INFORMATION GIVEN: Begin

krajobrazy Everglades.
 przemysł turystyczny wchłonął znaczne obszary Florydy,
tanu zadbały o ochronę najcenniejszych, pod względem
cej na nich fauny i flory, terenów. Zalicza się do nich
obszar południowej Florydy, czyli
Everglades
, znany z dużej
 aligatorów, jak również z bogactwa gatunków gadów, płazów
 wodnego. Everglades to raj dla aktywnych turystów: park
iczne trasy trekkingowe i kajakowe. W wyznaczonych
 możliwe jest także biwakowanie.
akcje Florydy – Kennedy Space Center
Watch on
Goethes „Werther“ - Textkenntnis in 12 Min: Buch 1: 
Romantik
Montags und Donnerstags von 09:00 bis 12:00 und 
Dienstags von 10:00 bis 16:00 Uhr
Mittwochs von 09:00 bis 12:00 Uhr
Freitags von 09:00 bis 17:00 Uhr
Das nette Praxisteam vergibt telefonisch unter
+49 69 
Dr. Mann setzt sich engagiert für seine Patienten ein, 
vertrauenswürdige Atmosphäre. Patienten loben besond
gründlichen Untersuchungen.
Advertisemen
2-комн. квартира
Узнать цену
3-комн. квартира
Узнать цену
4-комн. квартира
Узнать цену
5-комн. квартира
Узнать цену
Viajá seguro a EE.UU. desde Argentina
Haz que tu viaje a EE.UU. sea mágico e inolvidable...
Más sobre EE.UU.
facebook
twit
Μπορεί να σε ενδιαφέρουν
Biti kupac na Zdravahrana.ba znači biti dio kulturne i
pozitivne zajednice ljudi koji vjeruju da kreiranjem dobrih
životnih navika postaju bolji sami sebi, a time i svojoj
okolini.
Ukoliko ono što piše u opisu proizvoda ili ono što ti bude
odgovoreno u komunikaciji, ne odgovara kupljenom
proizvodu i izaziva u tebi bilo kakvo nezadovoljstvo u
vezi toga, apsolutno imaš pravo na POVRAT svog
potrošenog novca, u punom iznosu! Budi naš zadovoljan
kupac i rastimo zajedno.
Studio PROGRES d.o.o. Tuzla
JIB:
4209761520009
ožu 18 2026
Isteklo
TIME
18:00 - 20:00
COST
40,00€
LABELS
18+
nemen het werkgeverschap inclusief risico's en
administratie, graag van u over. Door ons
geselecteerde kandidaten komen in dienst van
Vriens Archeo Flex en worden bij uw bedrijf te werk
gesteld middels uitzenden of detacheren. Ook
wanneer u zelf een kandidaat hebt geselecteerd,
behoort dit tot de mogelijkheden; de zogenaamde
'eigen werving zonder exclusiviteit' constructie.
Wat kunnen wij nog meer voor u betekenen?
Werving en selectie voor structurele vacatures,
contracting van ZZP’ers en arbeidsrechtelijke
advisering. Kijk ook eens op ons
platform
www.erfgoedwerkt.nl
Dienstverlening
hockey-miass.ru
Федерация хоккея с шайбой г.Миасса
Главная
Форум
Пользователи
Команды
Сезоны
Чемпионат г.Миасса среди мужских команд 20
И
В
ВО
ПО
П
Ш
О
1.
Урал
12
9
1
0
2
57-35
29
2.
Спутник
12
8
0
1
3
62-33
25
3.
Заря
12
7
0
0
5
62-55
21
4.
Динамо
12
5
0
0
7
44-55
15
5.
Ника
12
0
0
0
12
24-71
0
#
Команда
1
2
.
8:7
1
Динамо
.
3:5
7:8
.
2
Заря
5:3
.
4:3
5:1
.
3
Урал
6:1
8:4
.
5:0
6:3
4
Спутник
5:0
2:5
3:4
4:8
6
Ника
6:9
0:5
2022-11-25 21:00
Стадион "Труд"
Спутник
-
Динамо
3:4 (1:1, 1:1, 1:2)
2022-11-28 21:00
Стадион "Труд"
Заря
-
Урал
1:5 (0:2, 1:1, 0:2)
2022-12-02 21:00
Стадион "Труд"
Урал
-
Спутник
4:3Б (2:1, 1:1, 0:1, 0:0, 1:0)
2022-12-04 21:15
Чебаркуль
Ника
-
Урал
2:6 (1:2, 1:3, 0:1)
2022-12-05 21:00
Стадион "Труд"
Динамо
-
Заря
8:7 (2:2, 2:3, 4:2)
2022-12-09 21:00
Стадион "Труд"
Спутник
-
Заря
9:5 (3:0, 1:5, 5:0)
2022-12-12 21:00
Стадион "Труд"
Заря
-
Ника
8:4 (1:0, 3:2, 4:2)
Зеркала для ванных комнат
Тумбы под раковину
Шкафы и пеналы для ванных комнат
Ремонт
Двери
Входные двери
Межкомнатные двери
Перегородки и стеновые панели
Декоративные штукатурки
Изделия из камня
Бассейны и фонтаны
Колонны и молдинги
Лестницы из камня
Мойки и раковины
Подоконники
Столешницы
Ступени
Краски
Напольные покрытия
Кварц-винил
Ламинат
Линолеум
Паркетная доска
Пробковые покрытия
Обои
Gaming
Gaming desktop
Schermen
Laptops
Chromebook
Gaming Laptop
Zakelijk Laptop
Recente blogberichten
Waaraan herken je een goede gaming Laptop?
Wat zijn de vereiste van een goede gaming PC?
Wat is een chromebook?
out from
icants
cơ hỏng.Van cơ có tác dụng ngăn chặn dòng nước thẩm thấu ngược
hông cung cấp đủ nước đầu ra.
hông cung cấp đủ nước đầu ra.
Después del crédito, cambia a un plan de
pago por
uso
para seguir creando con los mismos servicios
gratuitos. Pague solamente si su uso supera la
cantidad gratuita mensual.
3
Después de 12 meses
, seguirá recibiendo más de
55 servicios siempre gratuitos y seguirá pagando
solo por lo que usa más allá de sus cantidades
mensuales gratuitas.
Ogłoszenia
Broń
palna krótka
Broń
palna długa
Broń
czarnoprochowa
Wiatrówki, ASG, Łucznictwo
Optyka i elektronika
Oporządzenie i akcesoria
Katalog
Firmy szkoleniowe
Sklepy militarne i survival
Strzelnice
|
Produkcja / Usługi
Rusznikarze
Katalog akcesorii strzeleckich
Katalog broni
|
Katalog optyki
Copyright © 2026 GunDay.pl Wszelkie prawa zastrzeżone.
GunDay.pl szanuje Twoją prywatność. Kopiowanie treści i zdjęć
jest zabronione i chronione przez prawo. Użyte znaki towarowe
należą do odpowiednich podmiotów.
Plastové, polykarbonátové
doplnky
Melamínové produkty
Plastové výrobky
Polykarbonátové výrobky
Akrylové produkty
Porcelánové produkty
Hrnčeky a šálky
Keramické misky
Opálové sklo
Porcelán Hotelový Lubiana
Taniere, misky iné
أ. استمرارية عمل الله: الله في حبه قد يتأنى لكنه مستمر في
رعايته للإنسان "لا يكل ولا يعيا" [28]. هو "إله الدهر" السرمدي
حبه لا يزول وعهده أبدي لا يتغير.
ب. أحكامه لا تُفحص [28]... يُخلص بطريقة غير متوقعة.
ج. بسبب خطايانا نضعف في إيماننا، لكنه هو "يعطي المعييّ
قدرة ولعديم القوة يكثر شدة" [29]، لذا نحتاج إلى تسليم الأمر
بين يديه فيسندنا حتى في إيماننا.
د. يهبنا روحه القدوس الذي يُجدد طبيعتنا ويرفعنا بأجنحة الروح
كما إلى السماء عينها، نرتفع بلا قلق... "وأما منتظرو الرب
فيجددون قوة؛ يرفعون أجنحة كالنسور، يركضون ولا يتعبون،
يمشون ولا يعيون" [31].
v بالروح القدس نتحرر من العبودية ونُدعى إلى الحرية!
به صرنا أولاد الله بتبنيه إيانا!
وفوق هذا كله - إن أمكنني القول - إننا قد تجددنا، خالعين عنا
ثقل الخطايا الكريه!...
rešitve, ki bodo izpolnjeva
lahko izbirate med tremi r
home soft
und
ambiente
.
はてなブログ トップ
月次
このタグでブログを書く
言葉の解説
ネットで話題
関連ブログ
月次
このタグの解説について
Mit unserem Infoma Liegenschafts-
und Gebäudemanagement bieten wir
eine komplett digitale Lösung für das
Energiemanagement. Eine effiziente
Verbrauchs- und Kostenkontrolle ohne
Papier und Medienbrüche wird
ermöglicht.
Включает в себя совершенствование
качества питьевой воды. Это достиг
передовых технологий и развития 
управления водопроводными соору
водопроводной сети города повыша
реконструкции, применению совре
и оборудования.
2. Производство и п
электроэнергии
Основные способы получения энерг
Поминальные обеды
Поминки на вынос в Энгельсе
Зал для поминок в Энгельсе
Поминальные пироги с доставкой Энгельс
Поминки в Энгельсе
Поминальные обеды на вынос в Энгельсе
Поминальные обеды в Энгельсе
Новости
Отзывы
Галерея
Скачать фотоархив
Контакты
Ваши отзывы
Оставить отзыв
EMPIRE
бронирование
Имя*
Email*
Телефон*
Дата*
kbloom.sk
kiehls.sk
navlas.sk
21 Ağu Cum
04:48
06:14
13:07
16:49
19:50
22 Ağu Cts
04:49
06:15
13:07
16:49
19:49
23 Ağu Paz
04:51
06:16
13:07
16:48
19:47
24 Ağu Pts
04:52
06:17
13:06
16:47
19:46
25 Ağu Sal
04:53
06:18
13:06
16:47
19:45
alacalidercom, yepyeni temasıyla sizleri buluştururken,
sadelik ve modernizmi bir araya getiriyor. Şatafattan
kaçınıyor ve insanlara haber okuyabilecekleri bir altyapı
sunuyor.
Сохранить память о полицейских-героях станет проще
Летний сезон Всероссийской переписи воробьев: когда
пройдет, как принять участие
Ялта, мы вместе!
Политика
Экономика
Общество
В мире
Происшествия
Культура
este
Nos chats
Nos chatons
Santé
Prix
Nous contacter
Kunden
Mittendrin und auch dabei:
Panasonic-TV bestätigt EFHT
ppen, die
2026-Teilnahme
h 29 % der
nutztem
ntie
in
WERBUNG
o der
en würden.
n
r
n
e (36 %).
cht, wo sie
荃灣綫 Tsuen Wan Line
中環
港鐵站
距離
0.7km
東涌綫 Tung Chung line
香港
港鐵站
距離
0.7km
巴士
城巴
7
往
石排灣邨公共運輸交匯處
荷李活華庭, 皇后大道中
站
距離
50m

INFORMATION GIVEN: End

# [WHAT THE TASK REQUIRES]
Would you transcribe the data word for word, from its first line through the line containing "znany z dużej", including both of those lines?

# [ANSWER TO THIS TASK]
krajobrazy Everglades.
 przemysł turystyczny wchłonął znaczne obszary Florydy,
tanu zadbały o ochronę najcenniejszych, pod względem
cej na nich fauny i flory, terenów. Zalicza się do nich
obszar południowej Florydy, czyli
Everglades
, znany z dużej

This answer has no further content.